To build a circle packing isomorphic to the hyperbolic tiling of Figure 2, we could construct a graph by connecting the centers of adjacent rectangles in the composition. The associated circle packing is a moveable configuration where every circle has five neighbors, thirteen away and so forth, that is the

combinatorics of the original tiling is preserved. A portion of this packing with circles away from the boundary is shown in Figure 3, which we generated using the computer algebra system Maple. Each circle and its neighbors represents a rectangle of the planar decomposition of Figure 2 and its adjacent rectangles. The radius of the circle is proportional to the distance from the boundary.

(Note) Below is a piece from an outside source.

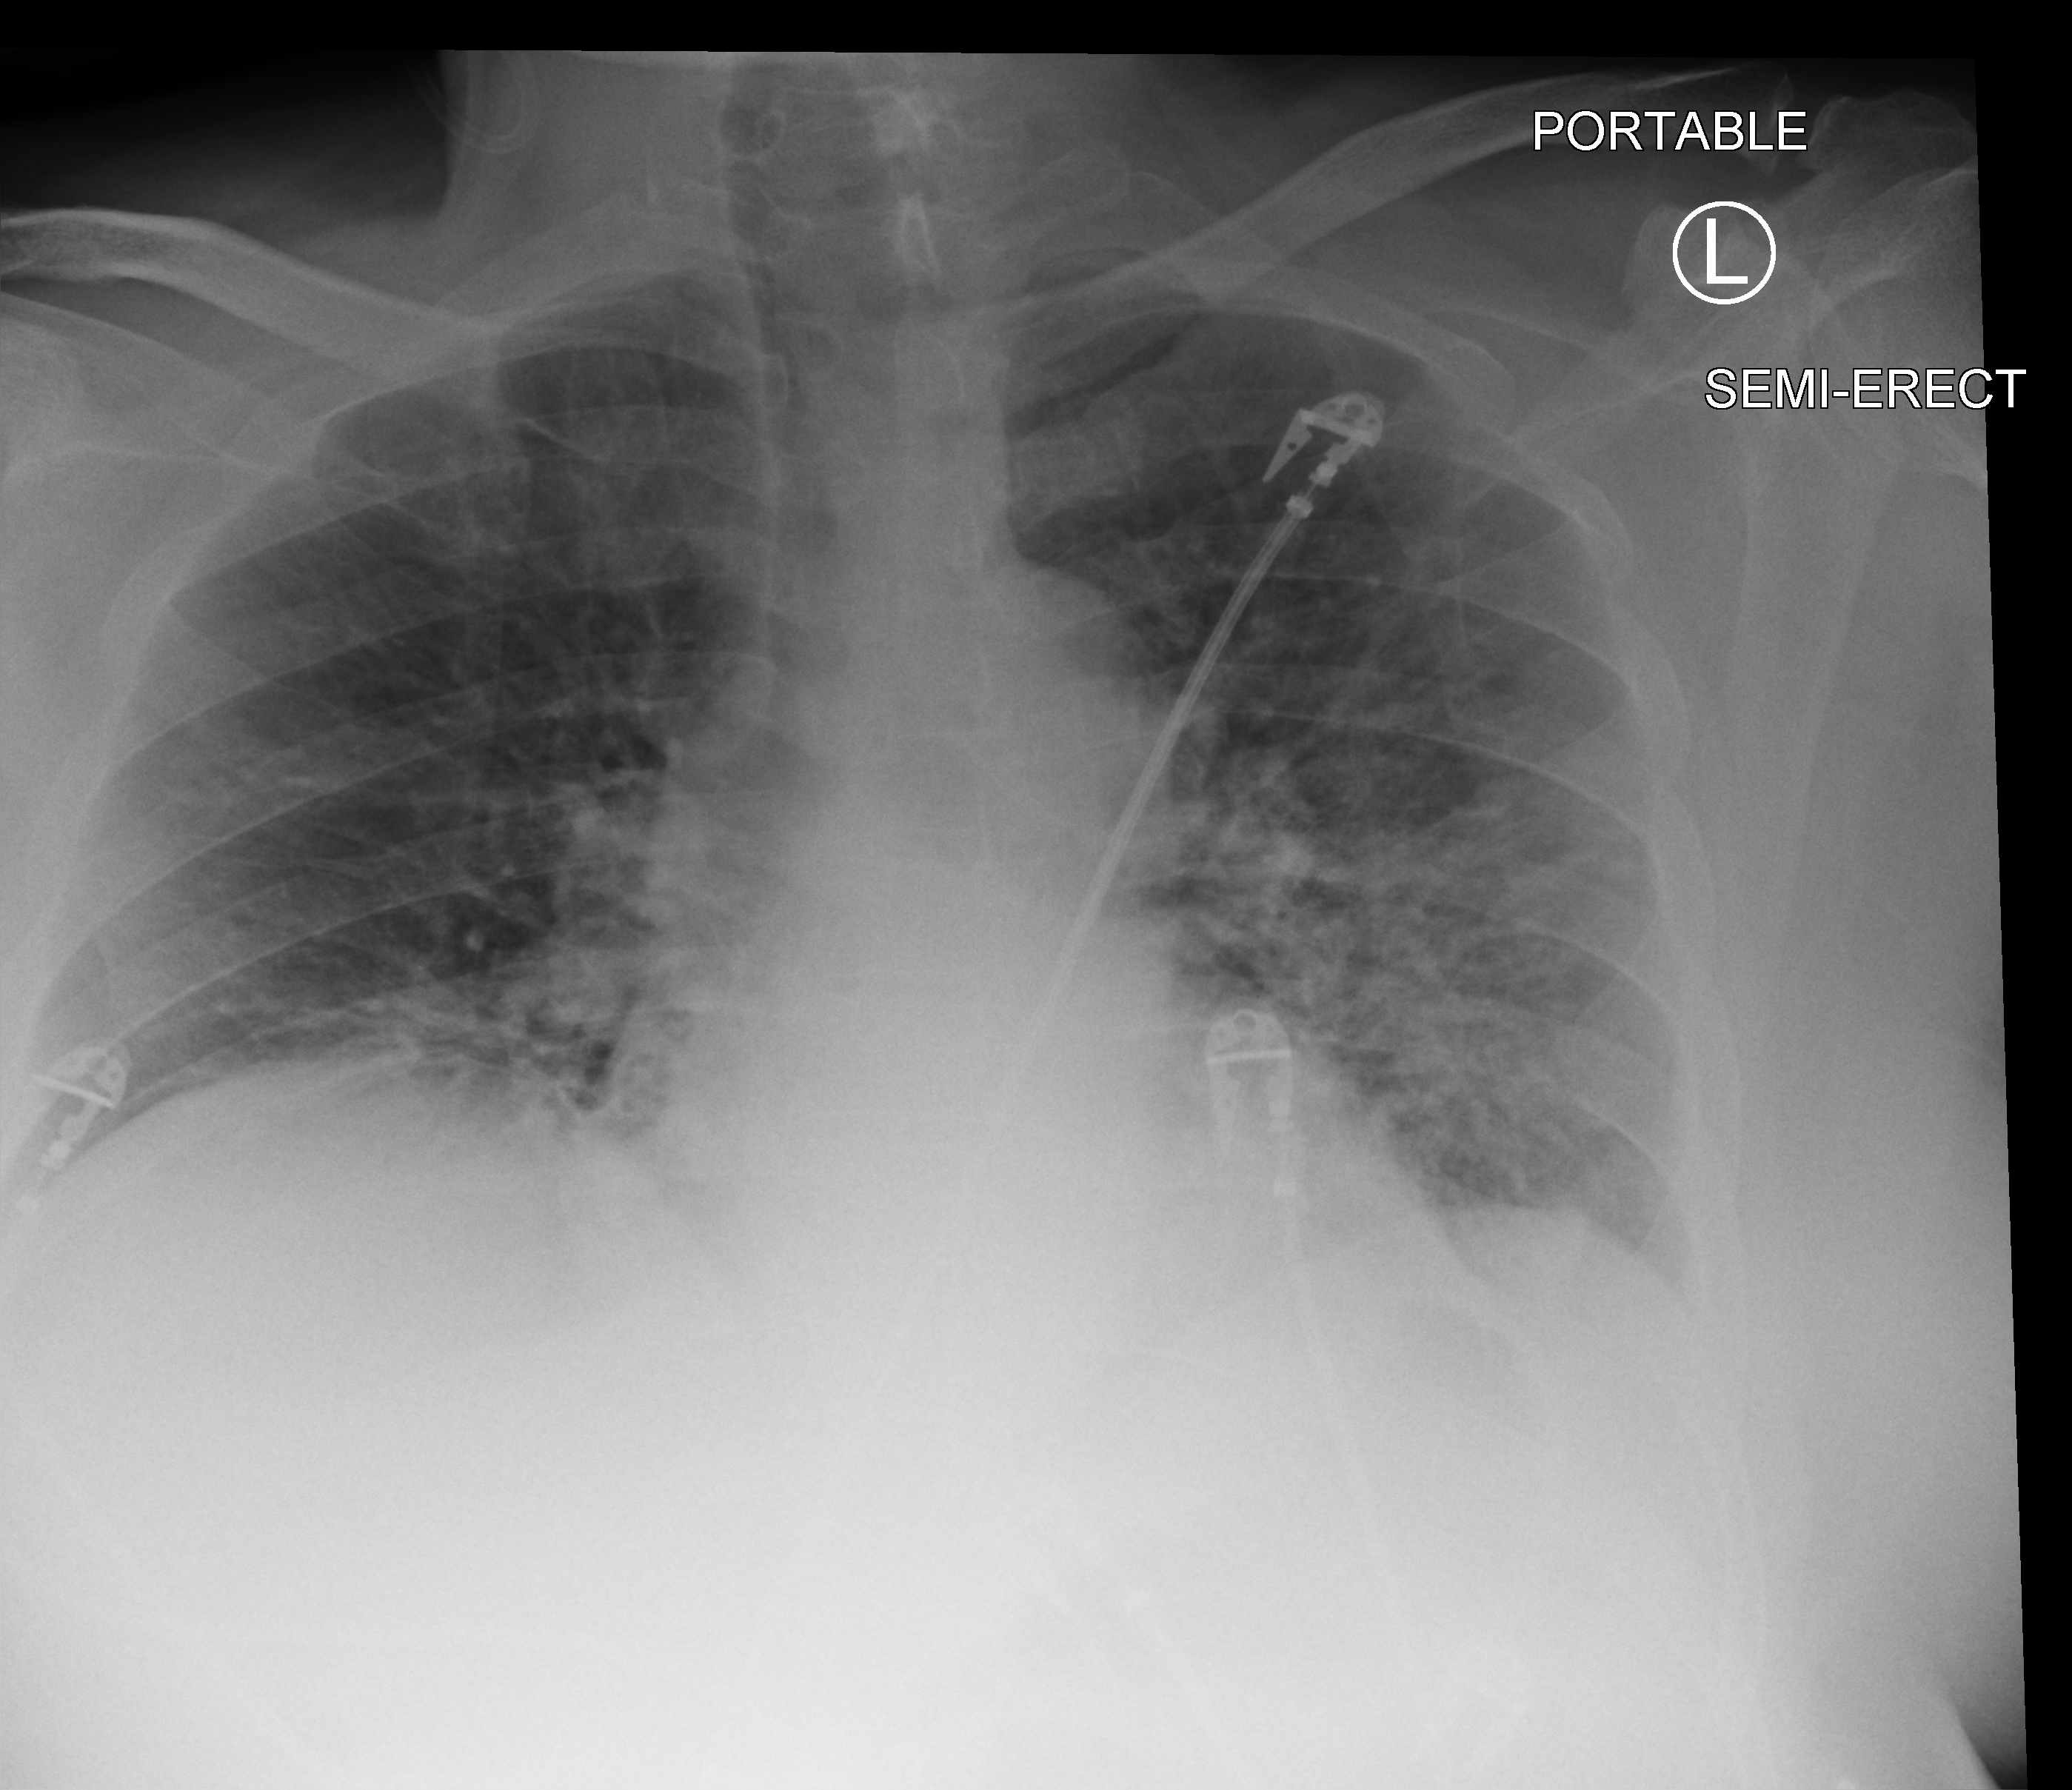
Bedside chest radiograph (computed radiography), anteroposterior (AP) projection. Male patient hospitalised with COVID-19, age 18–59 years.
Admission-level facts for this patient (not findings on this image; timing relative to this image not recorded): admitted to intensive care during this hospital stay: no.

A dynamical system modeling the effect of applying a random variable on the boundary can be introduced on the circle packing by randomly deleting circles on the boundary, which corresponds to deleting vertices from the original graph, and then repacking the unit circle with the new graph. One can then visually retrace the entire history of the random walk on the boundary by examining the fractal like set of circles from the original packing, which have been deleted in time. The construction gives a clear visualization of Schramm-Loewner Evolutions.

img-2.jpeg Figure 3: Circle packing

References

[1] P.-G. de Gennes, Simple Views on Condensed Matter, World Scientific Publishing Co., 1998. [2] Z.-X. He; O. Schramm, On the Convergence of Circle Packings to the Riemann Map, Invent. Math., 125 (1996), no. 2, 285-305. [3] R. G. Smits, Square Decompositions with Hyperbolic Consequences in Art, Chemical Physics and Mathematics, Meeting Alhambra, ISAMA-Bridges 2003 Conference Proceedings. [4] K. Stephenson, Circle Packing: A Mathematical Tale, Notices of the AMS, 50 (2003), no. 11, 1376-1388. [5] W. Werner, Random Planar Curves and Schramm-Loewner Evolutions, Lecture Notes, Saint-Flour, 2002.